- [Exercise] Return only those lines of the listing in which "this" appears.

——————————

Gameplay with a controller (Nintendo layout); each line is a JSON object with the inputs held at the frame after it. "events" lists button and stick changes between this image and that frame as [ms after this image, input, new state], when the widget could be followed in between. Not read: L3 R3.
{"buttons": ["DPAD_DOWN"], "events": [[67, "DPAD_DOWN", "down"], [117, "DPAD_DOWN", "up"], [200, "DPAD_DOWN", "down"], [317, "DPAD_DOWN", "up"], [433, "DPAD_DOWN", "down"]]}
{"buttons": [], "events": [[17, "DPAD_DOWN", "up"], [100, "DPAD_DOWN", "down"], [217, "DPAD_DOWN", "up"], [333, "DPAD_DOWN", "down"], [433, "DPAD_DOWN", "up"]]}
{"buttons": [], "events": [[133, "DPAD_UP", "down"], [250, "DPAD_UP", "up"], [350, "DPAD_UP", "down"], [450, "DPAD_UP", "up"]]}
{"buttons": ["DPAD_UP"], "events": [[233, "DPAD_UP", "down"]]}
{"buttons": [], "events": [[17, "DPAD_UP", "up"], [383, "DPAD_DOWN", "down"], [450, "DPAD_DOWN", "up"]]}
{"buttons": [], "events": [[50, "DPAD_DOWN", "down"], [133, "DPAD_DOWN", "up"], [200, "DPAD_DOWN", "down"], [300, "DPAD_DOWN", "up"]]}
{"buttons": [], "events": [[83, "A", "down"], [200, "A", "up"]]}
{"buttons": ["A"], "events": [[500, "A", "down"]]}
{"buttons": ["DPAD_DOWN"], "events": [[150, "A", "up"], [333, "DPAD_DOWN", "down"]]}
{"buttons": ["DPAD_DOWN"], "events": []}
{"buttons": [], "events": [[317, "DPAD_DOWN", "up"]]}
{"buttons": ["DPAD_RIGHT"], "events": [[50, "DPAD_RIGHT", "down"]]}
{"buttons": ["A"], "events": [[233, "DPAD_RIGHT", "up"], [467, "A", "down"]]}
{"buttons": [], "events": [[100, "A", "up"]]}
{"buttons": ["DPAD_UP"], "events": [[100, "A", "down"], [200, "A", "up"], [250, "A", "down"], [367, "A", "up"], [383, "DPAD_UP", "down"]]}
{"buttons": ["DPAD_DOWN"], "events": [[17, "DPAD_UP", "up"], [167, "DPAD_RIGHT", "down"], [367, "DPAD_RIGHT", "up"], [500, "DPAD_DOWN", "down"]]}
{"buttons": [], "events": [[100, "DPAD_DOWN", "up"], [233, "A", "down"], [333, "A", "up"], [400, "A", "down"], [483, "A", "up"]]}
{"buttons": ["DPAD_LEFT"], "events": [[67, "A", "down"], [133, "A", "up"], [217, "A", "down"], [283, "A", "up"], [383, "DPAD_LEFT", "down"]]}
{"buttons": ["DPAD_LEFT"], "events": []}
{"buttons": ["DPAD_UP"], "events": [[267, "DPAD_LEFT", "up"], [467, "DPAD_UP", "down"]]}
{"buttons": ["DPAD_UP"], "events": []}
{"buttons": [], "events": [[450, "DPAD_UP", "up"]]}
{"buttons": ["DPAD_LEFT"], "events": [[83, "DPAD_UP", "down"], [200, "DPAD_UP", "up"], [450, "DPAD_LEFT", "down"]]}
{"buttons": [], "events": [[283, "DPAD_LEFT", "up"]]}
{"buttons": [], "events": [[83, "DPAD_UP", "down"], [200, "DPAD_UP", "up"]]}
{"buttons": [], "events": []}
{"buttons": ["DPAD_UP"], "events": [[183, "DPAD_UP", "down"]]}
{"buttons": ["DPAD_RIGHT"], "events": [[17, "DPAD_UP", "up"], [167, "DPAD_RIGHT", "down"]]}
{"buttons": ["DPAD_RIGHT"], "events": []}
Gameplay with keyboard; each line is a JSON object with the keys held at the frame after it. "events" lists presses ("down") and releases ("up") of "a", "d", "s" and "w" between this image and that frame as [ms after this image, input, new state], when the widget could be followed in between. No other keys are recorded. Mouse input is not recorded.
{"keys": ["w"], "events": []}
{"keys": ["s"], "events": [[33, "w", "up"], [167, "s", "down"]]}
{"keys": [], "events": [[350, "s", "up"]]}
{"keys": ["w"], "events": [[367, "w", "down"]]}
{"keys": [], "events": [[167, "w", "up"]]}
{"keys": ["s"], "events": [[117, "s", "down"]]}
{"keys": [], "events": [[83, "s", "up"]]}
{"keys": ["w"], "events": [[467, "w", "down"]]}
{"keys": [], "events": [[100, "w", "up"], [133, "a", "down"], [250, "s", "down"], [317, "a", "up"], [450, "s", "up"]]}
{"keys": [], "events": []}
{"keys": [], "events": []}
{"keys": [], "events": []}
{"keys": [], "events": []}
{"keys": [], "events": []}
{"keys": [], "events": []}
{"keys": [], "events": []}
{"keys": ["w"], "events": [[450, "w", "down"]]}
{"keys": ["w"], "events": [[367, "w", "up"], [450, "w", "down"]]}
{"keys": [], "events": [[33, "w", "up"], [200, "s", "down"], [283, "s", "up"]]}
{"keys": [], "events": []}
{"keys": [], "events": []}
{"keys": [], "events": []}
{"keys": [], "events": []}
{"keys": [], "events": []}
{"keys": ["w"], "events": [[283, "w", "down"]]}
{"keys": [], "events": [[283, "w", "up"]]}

——————————

- [The answer]
Gameplay with a controller (Nintendo layout); each line is a JSON object with the inputs held at the frame after it. "events" lists button and stick changes between this image and that frame as [ms after this image, input, new state], when the widget could be followed in between. Not read: L3 R3.
Gameplay with keyboard; each line is a JSON object with the keys held at the frame after it. "events" lists presses ("down") and releases ("up") of "a", "d", "s" and "w" between this image and that frame as [ms after this image, input, new state], when the widget could be followed in between. No other keys are recorded. Mouse input is not recorded.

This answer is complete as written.